ARM Data Center Reaches One Petabyte


20 years to the first milestone is expected now to be achieved yearly

Giri Prakash, Oak Ridge National Laboratory

In late December 2016, ARM reached a milestone of 1 petabyte (PB) of stored data archived in the ARM Data Center (ADC), beginning with the earliest data file from September 1992.

To put that in context, 1 PB could hold approximately 20 million 4-drawer filing cabinets of text.

Bigger than Ben Hur

The ARM Data Center currently holds just shy of 10,000 continuous datastreams and 1,412 principal investigator-contributed and field campaign data products.  Data have been flooding into the ARM Facility with the increased types and amounts of instrumentation, much of it running continuously in the field.

Perhaps the most amazing data statistic of all is that it took 20 years for ARM to reach the first petabyte, whereas soon ARM expects to be archiving the same amount every year!

Giri Prakash, ARM Data Services and Operations Manager (Oak Ridge National Laboratory, or ORNL), is enthusiastic about this growth. “It helps us provide scientific users with long-term and high-resolution observational data of various atmospheric states that span over 24 years. With our continued commitment to providing high-quality data, users can perform multi-year research with ease.”

Staying Ahead of the Wave

For the future, Prakash explains, the ARM Data Center implemented a scalable computer architecture to handle the ever-growing data.

The ARM Data Center uses Oak Ridge’s high-performance storage system to deep-archive the data. The storage system has a current capacity of 50 petabytes. The ARM Data Center also substantially increased the online storage resource as part of its recent upgrade.

ARM is now also deploying two high-performance computing clusters to help with data processing and analysis.

With these newly increased capacities in storage and computing clusters, both infrastructure and research users will be able to do big-data processing, analysis, and visualization.

User Friendly with a Vengeance

ARM users are responding: Use is rising in synchronicity with the arrival and availability of more data. It’s a textbook case of “if we offer it, they will want it.”

At present, over 2 million files per month are being requested by the scientific community, which amounts to over 30 terabytes of data. So ARM data are seriously popular.

Asked if the ARM Data Center is the largest collection climate data that’s open to the public, Prakash responds with a scientist’s concern for accuracy.“I don’t think we are the largest climate data center in the world.

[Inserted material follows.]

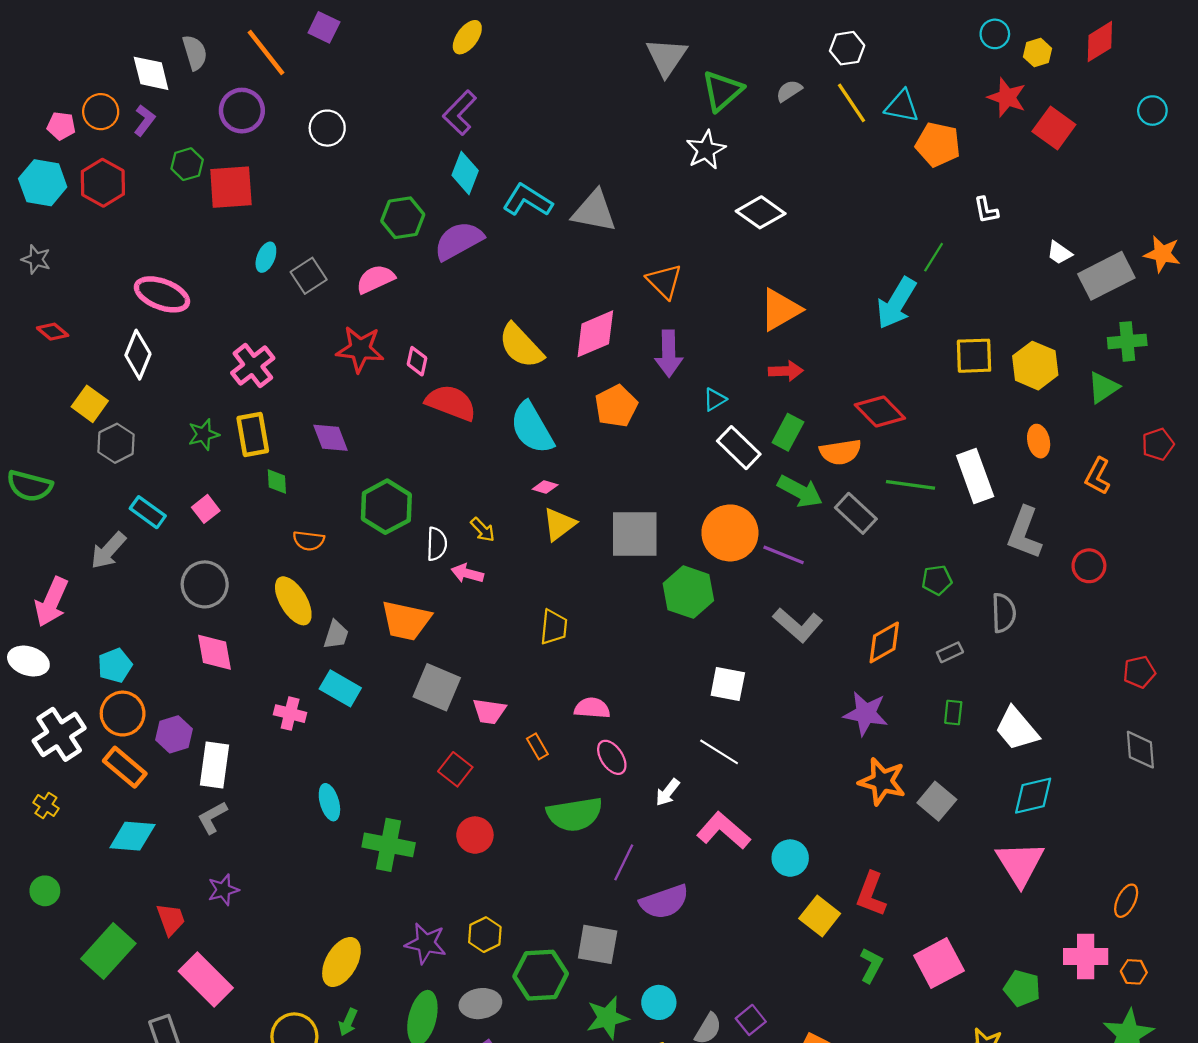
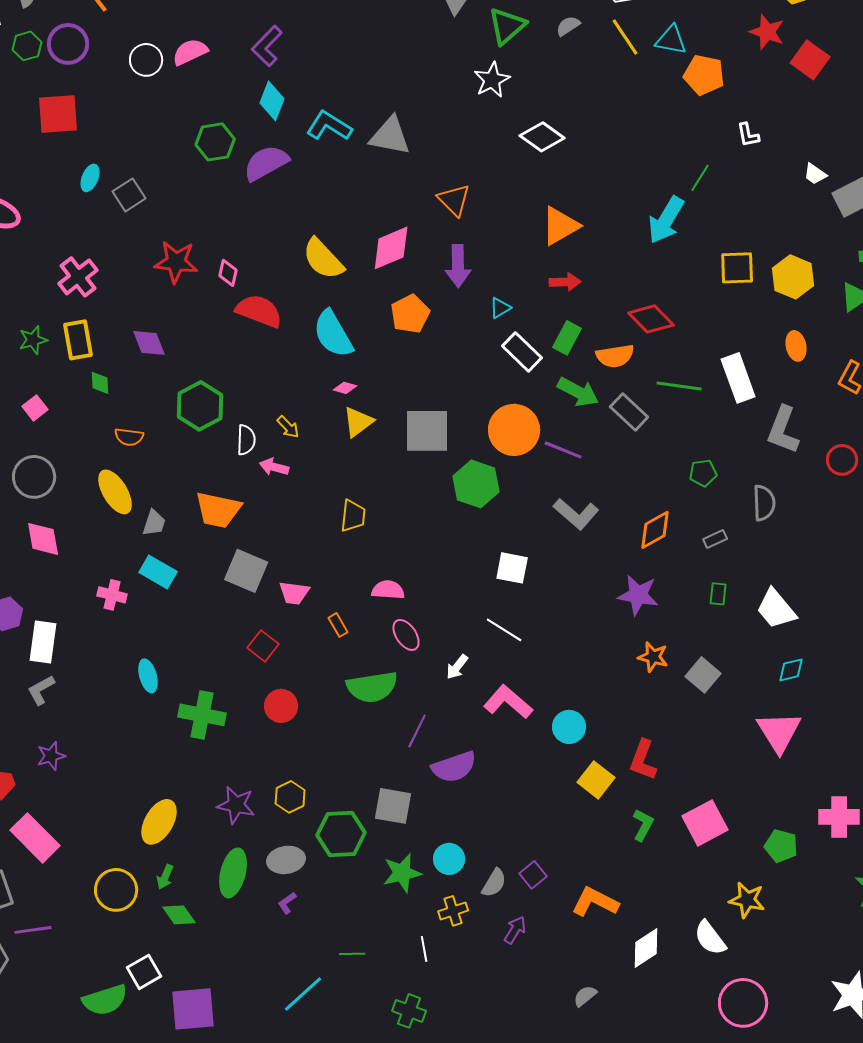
green hexagon: (187, 164) -> (27, 46), moved
pink semicircle: (375, 279) -> (190, 52), moved
orange star: (882, 781) -> (653, 657), size x0.7
cyan diamond: (1033, 796) -> (791, 670), size x0.7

“There are bigger climate data collections such as climate model repositories and NASA satellite products.” Prakash continues, “But I am confident that we are one of the largest data centers for high-resolution, climate observational data derived from sensors from various experimental sites.”

That’s a good platform to build on, and the data flowing in and out of the ADC at ever increasing rates prove that ARM intends to do just that.

The ARM Climate Research Facility is a national scientific user facility funded through the U.S. Department of Energy’s Office of Science. The ARM Facility is operated by nine Department of Energy national laboratories, including Oak Ridge National Laboratory.